(Entries taken from a collection)
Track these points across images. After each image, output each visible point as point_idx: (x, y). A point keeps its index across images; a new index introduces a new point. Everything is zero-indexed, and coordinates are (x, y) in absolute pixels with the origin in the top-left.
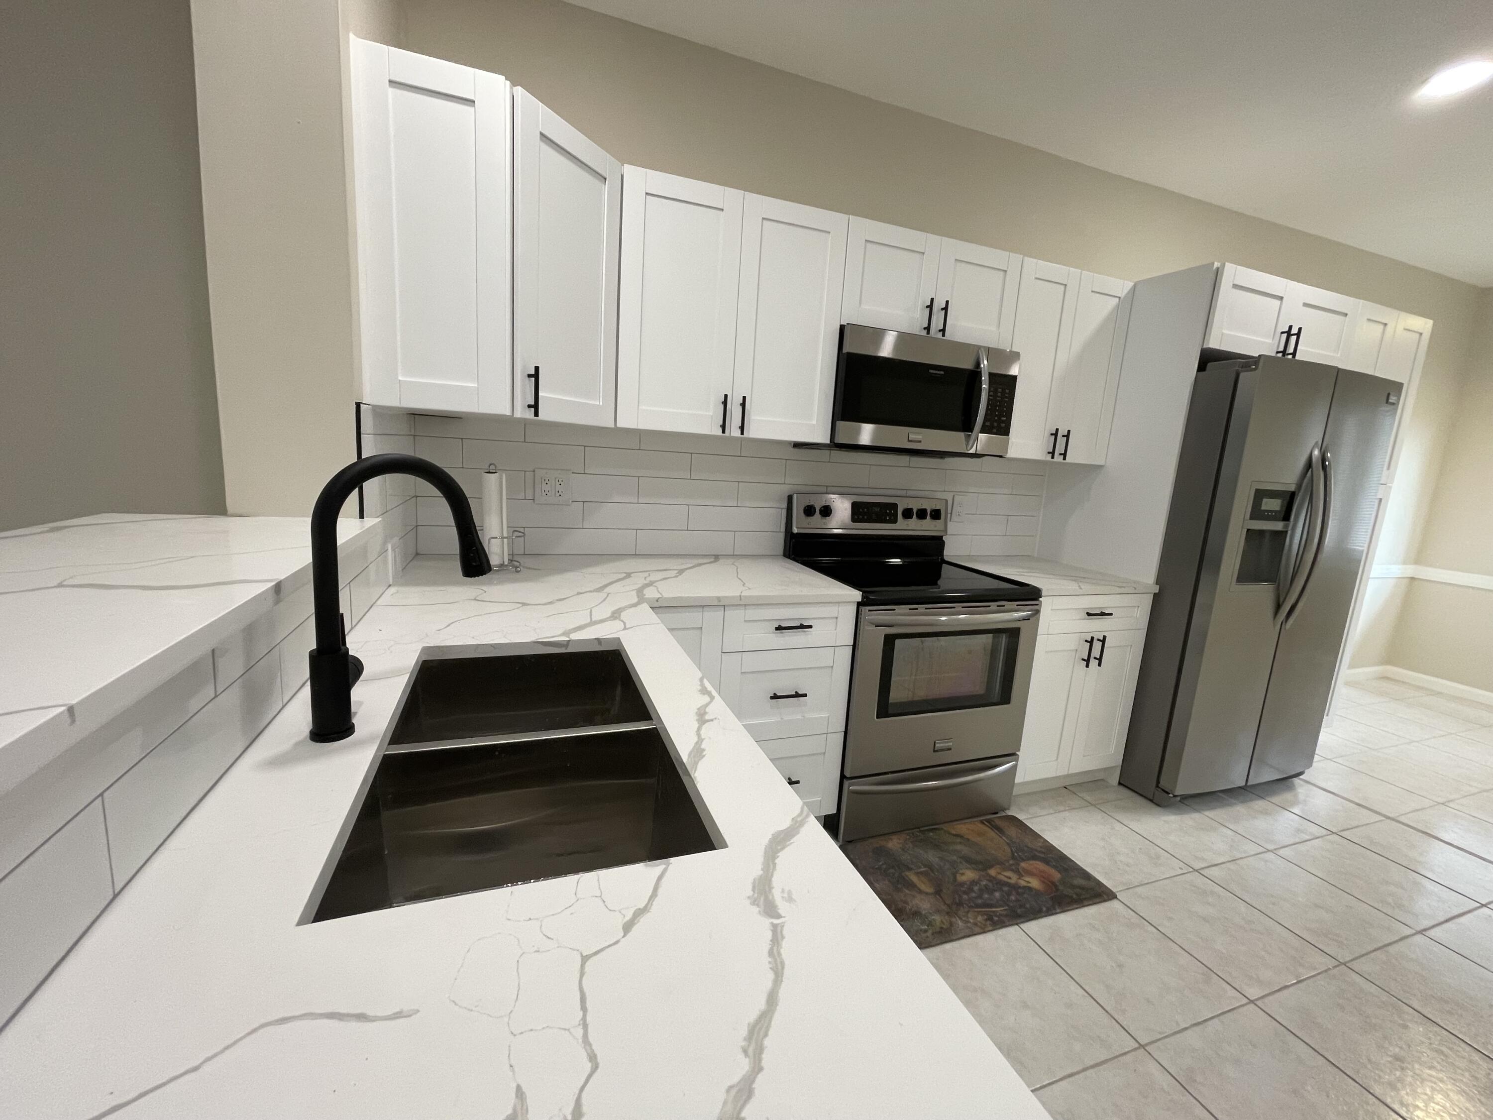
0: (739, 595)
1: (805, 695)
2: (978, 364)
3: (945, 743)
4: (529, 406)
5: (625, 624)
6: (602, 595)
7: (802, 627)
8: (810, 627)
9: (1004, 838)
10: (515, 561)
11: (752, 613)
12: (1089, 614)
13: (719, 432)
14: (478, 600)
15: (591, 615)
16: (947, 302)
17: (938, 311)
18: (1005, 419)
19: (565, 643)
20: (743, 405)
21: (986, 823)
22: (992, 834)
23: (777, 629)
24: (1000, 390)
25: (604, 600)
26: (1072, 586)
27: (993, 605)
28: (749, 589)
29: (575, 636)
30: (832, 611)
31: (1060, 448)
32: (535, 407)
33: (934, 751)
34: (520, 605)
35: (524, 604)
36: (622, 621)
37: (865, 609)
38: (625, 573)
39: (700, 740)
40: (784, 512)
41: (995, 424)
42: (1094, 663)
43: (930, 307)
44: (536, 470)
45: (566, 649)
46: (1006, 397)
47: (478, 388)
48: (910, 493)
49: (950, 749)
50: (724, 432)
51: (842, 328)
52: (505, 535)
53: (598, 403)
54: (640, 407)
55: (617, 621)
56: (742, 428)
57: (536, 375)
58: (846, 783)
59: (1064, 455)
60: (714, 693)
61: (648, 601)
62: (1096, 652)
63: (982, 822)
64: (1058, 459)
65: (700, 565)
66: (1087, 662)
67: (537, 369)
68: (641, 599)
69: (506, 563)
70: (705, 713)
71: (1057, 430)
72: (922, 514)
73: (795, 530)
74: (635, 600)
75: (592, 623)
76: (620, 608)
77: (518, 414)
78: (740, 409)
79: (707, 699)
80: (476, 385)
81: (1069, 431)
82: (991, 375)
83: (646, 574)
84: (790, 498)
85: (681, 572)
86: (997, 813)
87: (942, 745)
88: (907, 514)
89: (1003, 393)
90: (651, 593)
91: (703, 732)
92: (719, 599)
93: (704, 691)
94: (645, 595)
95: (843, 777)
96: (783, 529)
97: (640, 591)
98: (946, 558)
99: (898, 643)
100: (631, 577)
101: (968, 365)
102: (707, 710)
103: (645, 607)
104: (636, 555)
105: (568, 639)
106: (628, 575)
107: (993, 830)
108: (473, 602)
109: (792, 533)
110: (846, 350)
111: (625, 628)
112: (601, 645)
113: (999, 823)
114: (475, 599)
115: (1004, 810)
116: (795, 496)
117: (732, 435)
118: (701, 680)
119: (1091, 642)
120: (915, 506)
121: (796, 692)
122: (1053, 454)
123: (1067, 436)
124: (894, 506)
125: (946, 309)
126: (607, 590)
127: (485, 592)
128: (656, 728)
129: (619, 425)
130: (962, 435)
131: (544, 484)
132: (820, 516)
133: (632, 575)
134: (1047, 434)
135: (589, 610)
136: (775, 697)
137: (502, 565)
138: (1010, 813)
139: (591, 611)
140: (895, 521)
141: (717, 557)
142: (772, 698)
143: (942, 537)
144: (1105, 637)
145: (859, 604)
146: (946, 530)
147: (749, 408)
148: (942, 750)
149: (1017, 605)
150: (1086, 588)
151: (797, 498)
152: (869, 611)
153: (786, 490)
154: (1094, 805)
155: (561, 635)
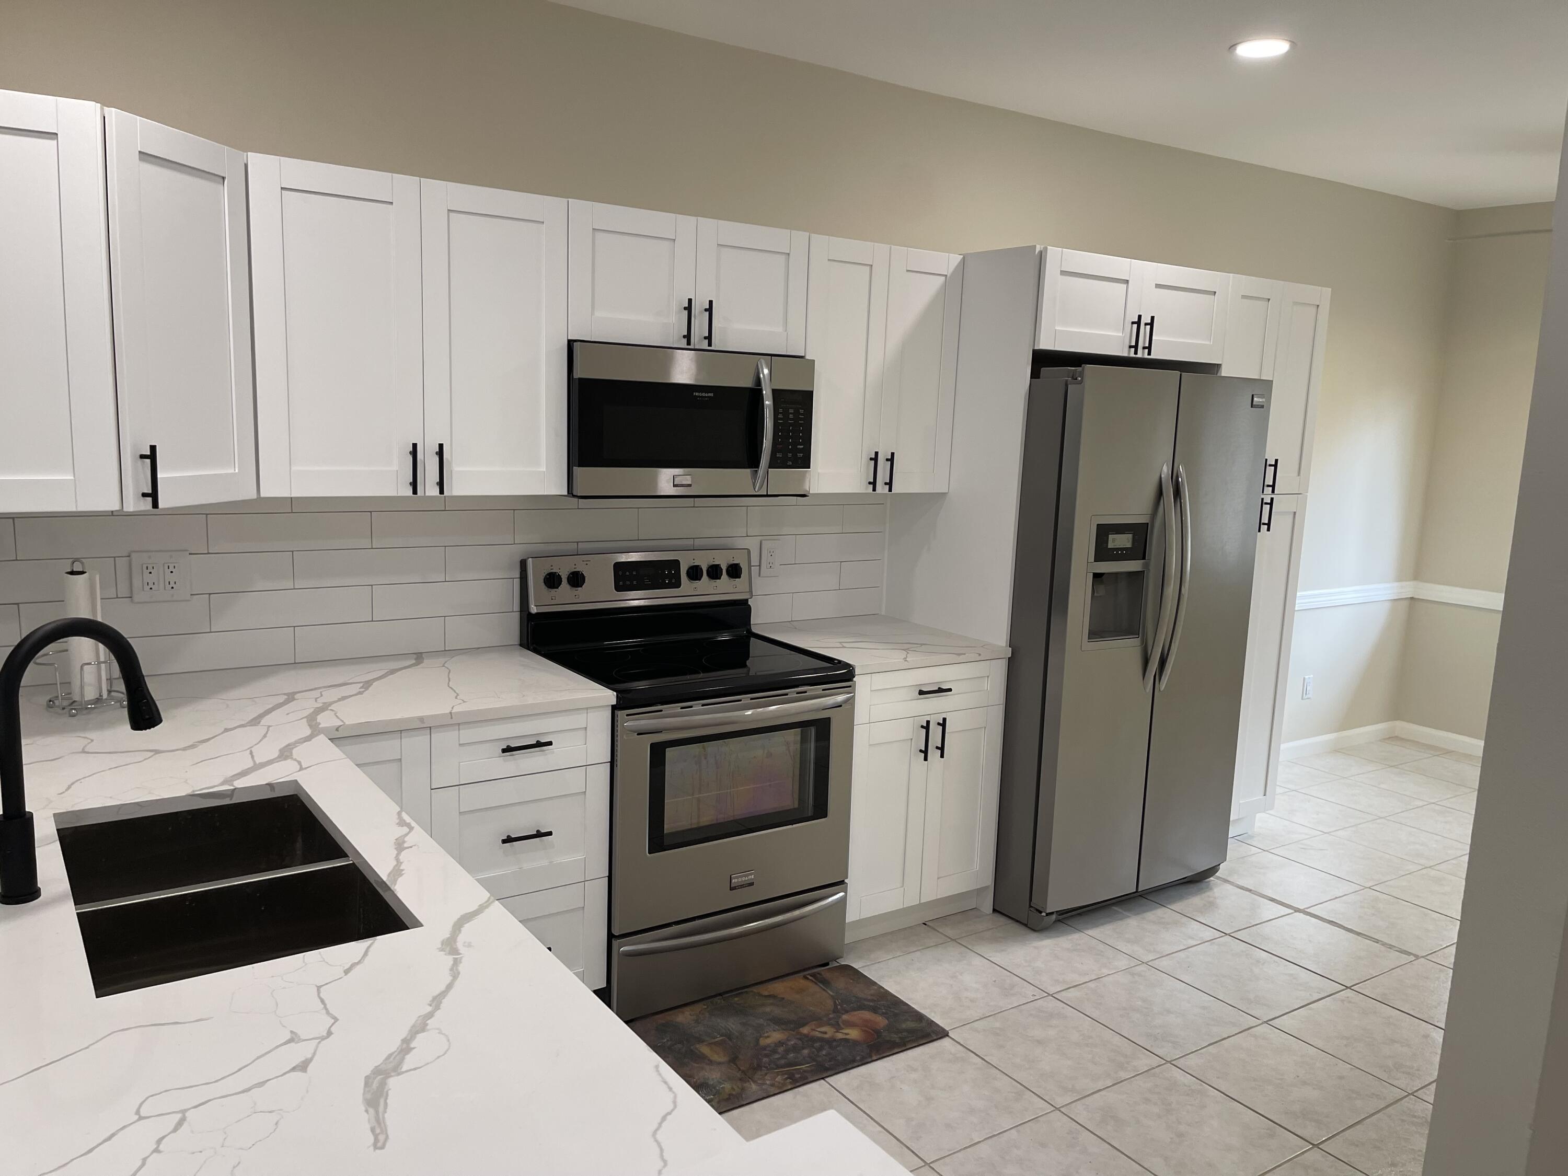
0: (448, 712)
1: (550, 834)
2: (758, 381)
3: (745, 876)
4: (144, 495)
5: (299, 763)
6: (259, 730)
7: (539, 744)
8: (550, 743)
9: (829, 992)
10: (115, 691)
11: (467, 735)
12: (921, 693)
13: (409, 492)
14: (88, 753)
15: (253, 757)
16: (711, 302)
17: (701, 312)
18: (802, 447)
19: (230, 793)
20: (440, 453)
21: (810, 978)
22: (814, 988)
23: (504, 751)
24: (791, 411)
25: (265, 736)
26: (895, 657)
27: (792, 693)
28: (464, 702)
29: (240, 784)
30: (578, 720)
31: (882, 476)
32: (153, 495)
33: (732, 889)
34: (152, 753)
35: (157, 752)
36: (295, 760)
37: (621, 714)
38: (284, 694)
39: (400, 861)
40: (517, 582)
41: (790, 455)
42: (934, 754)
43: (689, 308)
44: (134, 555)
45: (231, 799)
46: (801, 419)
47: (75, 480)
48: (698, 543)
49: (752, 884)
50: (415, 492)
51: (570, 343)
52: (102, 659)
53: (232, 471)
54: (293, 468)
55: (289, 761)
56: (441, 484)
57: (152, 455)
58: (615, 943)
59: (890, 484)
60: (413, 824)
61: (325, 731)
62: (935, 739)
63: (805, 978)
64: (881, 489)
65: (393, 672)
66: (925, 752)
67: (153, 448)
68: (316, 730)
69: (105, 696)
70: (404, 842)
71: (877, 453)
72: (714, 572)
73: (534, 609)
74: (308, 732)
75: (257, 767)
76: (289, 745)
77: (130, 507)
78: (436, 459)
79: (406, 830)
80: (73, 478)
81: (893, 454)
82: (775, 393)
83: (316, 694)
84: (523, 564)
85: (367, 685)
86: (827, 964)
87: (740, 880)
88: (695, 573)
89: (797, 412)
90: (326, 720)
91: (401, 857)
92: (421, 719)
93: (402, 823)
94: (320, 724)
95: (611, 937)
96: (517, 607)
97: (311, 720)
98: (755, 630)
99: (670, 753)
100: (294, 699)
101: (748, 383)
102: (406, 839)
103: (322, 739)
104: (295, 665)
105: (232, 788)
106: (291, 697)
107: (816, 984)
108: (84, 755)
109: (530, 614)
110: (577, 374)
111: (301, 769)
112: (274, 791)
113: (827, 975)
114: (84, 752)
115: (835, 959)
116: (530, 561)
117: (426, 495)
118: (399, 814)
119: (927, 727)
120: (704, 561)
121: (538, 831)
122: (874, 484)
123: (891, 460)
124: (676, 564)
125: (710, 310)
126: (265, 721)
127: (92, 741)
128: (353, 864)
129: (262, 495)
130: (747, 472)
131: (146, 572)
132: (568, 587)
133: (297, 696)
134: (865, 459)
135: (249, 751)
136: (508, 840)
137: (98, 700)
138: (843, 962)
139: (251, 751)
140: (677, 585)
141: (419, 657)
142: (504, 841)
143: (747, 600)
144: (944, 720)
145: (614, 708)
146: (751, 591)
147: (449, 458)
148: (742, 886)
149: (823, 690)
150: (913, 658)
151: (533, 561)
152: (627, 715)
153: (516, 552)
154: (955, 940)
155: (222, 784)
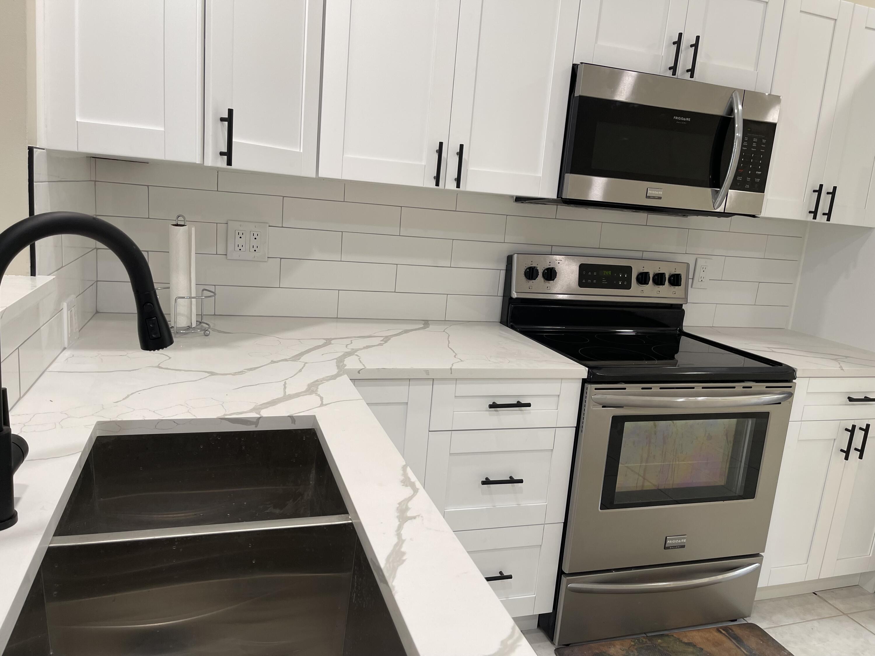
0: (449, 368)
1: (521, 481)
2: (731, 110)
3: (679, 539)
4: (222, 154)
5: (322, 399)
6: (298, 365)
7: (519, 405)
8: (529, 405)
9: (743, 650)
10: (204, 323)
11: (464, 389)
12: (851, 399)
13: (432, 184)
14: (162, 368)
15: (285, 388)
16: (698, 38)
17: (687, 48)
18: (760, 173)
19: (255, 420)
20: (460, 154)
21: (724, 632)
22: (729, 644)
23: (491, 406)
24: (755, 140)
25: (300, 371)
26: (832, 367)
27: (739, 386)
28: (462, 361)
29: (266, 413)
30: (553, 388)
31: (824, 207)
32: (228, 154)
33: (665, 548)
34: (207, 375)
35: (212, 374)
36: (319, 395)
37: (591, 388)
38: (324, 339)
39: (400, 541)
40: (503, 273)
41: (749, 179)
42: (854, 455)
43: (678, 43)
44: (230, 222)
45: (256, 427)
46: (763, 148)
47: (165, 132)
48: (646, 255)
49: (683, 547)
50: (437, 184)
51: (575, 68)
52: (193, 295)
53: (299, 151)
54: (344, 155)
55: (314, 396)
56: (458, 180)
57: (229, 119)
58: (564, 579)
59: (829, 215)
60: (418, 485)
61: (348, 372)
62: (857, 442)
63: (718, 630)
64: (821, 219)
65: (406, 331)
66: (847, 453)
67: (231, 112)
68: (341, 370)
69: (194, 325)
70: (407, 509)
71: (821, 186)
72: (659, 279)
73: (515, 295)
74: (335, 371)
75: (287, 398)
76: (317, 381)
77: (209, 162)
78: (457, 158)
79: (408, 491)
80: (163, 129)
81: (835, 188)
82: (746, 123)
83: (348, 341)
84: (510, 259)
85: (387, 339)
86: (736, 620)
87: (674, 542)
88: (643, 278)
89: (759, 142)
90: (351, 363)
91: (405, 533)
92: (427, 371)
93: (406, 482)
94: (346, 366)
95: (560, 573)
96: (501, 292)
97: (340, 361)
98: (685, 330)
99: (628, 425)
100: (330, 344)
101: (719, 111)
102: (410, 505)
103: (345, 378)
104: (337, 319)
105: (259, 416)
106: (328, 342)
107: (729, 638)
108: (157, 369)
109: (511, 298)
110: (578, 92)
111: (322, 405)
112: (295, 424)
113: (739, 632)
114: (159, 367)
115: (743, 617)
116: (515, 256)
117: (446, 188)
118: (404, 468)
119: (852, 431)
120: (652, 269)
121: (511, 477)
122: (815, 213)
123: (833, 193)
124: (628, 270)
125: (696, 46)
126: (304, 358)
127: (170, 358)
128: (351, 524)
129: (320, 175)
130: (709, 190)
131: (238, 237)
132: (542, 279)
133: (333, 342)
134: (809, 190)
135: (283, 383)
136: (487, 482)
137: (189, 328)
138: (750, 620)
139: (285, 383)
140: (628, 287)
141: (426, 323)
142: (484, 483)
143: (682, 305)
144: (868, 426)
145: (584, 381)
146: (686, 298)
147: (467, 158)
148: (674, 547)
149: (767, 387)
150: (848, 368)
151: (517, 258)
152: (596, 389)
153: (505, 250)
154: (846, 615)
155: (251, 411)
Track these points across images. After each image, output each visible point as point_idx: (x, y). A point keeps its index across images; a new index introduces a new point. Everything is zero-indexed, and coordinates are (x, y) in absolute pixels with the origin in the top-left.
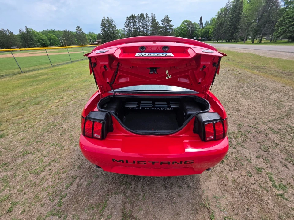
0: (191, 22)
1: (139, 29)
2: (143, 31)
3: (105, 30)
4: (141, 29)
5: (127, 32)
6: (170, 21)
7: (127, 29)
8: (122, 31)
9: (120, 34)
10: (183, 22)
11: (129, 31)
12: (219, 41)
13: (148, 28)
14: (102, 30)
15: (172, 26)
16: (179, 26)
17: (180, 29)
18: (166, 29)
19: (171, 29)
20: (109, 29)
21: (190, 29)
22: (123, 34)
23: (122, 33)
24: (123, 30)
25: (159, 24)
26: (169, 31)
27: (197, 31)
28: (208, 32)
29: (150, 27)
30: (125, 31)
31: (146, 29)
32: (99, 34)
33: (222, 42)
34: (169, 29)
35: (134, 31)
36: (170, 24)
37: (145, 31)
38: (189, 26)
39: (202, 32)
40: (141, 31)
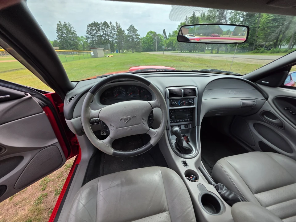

§ **The task**
Rewrite the stretch of data from its start through the line containing "75: (592, 623)", changing "point_idx" to "point_id" and keeping everything else the same. Omit the pictures from your answer.

§ **Reply to the task**
Track these points across images. After each image, output each visible point as point_id: (x, y). A point keeps its index across images; a new index introduces a new point. Everything is zero-indexed, and coordinates are (x, y) in absolute pixels with the origin in the top-left.
0: (739, 595)
1: (805, 695)
2: (978, 364)
3: (945, 743)
4: (529, 406)
5: (625, 624)
6: (602, 595)
7: (802, 627)
8: (810, 627)
9: (1004, 838)
10: (515, 561)
11: (752, 613)
12: (1089, 614)
13: (719, 432)
14: (478, 600)
15: (591, 615)
16: (947, 302)
17: (938, 311)
18: (1005, 419)
19: (565, 643)
20: (743, 405)
21: (986, 823)
22: (992, 834)
23: (777, 629)
24: (1000, 390)
25: (604, 600)
26: (1072, 586)
27: (993, 605)
28: (749, 589)
29: (575, 636)
30: (832, 611)
31: (1060, 448)
32: (535, 407)
33: (934, 751)
34: (520, 605)
35: (524, 604)
36: (622, 621)
37: (865, 609)
38: (625, 573)
39: (700, 740)
40: (784, 512)
41: (995, 424)
42: (1094, 663)
43: (930, 307)
44: (536, 470)
45: (566, 649)
46: (1006, 397)
47: (478, 388)
48: (910, 493)
49: (950, 749)
50: (724, 432)
51: (842, 328)
52: (505, 535)
53: (598, 403)
54: (640, 407)
55: (617, 621)
56: (742, 428)
57: (536, 375)
58: (846, 783)
59: (1064, 455)
60: (714, 693)
61: (648, 601)
62: (1096, 652)
63: (982, 822)
64: (1058, 459)
65: (700, 565)
66: (1087, 662)
67: (537, 369)
68: (641, 599)
69: (506, 563)
70: (705, 713)
71: (1057, 430)
72: (922, 514)
73: (795, 530)
74: (635, 600)
75: (592, 623)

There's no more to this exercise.